Cependant la jeunesse et l'amour florissaient et jouissaient jusque parmi ces tombes. Boccace raconte comment quelques jeunes hommes et quelques jeunes femmes, se rencontrant un matin sous les cloîtres lugubres de _Santa Maria del Fiore_, se groupèrent comme un essaim de colombes sous un coup de vent, s'entretinrent, se concertèrent, se convièrent à quitter ensemble la ville infestée, et à se réunir, en dépit de la mort, dans une de ces délicieuses _villas_ qui blanchissent au milieu des pins, des oliviers, des cyprès et des cascades de marbre sur les collines de Florence.
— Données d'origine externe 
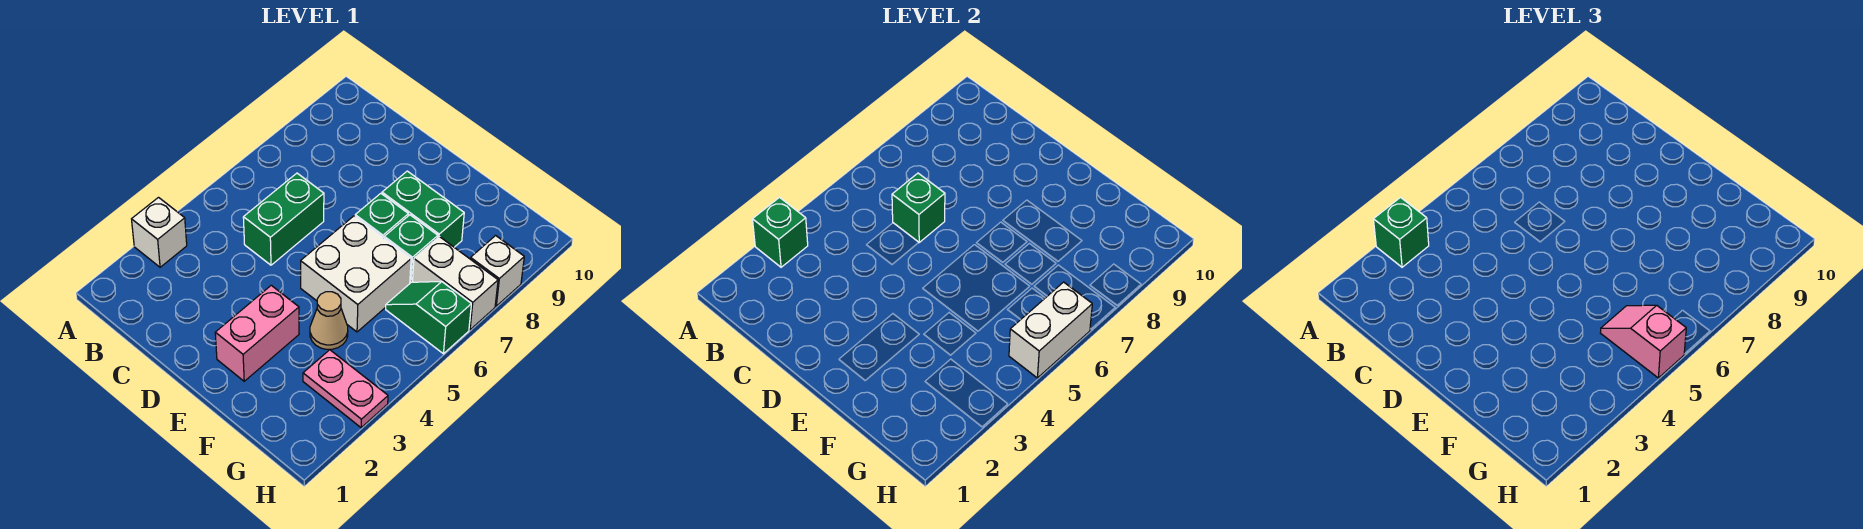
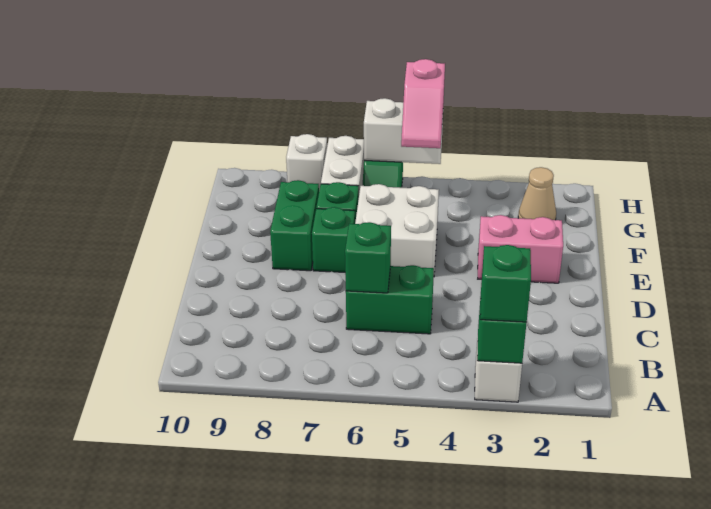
tan 1x1 cone [310,292,348,349] -> tan 1x1 cone moved to [518,167,556,220]
pink 1x2 plate [303,350,388,428] -> none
On sait la vie qu'ils y menèrent, et quels charmants contes pour rire et pour aimer naquirent de leurs loisirs d'été à l'ombre des arbres, au gazouillement des eaux et aux roucoulements des colombes. Je n'ai jamais pu lire ce ravissant exorde en récit du _Décaméron_ de Boccace, sans y voir une fidèle image des bienfaits de la mémoire. Elle nous sépare des temps où nous vivons et nous reporte aux temps où nous voudrions revivre. Je veux me donner aujourd'hui cette délectation de coeur et d'esprit, en me rappelant minutieusement les lieux et les jours où je connus pour la première fois ce poëte ami, Victor de Laprade, auteur digne d'être nommé à côté de Boccace et de Pétrarque, digne d'avoir vécu à Florence dans le temps des néo-platoniciens d'Italie, avec lesquels il a tant de ressemblance.